Le récit est mené par le docteur Kerjentsev dont l’ami, Alexéi, a été assassiné. Kerjentsev, enfermé dans un asile, rédige, feuillet après feuillet, l’histoire de cet assassinat dont il est l’auteur, ou plutôt, dit-il, l’instrument car la véritable instigatrice en est… sa pensée. Une pensée secrétée par lui-même, une pensée qui, pour lui permettre de justifier son geste, lui offre masque après masque celui de l’amitié, de l’amour, de la fantaisie, de la pitié, de la bravade, de l’autosatisfaction, de la spéculation intellectuelle et d’autres encore.
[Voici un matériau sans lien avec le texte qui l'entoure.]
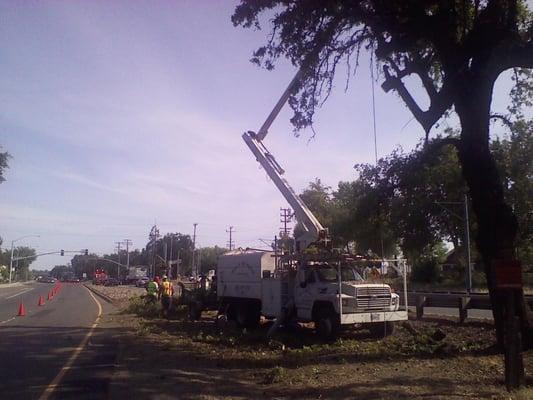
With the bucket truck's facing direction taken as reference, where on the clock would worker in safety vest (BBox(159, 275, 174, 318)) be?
The worker in safety vest is roughly at 6 o'clock from the bucket truck.

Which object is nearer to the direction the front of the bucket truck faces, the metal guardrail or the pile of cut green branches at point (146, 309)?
the metal guardrail

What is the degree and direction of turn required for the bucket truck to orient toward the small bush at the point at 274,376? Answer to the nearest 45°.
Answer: approximately 45° to its right

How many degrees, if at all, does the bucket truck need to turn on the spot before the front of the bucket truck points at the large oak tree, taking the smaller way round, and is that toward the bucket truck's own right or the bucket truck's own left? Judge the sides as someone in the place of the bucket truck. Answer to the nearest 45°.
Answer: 0° — it already faces it

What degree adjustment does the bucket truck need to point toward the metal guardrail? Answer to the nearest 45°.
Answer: approximately 45° to its left

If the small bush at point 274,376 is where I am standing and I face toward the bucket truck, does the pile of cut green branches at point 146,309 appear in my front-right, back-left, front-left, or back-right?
front-left

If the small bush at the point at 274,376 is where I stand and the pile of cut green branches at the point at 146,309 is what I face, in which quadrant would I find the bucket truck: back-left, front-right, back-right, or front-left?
front-right

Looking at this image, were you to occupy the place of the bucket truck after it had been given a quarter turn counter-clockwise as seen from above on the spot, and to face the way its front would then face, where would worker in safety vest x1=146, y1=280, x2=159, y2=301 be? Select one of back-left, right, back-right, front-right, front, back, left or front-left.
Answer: left

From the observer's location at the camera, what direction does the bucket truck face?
facing the viewer and to the right of the viewer

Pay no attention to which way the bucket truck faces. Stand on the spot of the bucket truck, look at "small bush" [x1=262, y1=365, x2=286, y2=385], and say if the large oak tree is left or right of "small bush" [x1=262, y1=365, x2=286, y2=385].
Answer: left

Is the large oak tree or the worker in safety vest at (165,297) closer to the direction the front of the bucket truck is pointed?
the large oak tree

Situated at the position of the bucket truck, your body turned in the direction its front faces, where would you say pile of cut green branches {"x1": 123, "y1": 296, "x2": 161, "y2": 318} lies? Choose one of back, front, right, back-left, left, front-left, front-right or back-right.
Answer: back

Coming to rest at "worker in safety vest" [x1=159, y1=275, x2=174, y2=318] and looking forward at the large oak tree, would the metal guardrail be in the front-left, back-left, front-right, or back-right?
front-left

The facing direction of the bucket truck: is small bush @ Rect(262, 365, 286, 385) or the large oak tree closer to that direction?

Masques qu’il arrachera les uns après les autres dans une frénésie de négation et de divulgation qui évoque les confessions dostoievskiennes. Mais sans rédemption. A la fin, il succombera dans le délire absolu.
Pourquoi avoir adapté cette nouvelle et sous cette forme ? Parce que la concentration de cette pensée prisonnière d’elle-même, enserrée dans ses propres spires, ne peut être exprimée au moyen de plusieurs personnages. L’effet obsessionnel de la tension théâtrale extrême, s’il portait plusieurs reflets, ne serait pas atteint.
Caractéristiques dominantes du texte :
- la force du sujet, l’opposition pathétique de voir la fonction la plus noble de l’esprit humain, la pensée, en devenir
- la force de la construction dramatique. Parti de la logique des fous dont, on le sait, l’apparence est souvent si trompeuse qu’on lui attache crédit, le récit finira par atteindre un paroxysme de révoltes et de volte-faces qui sont celles de la grande démence. Cette progression, véritable crescendo symphonique, est traitée avec une maestria qui émerveille.
- la très belle composition offerte au comédien qui osera affronter seul tant de détresse, traversée cependant de grandes plages de chaleur, d’aspiration à la beauté, d’un besoin de compassion inavoué et, sans doute, sans bornes.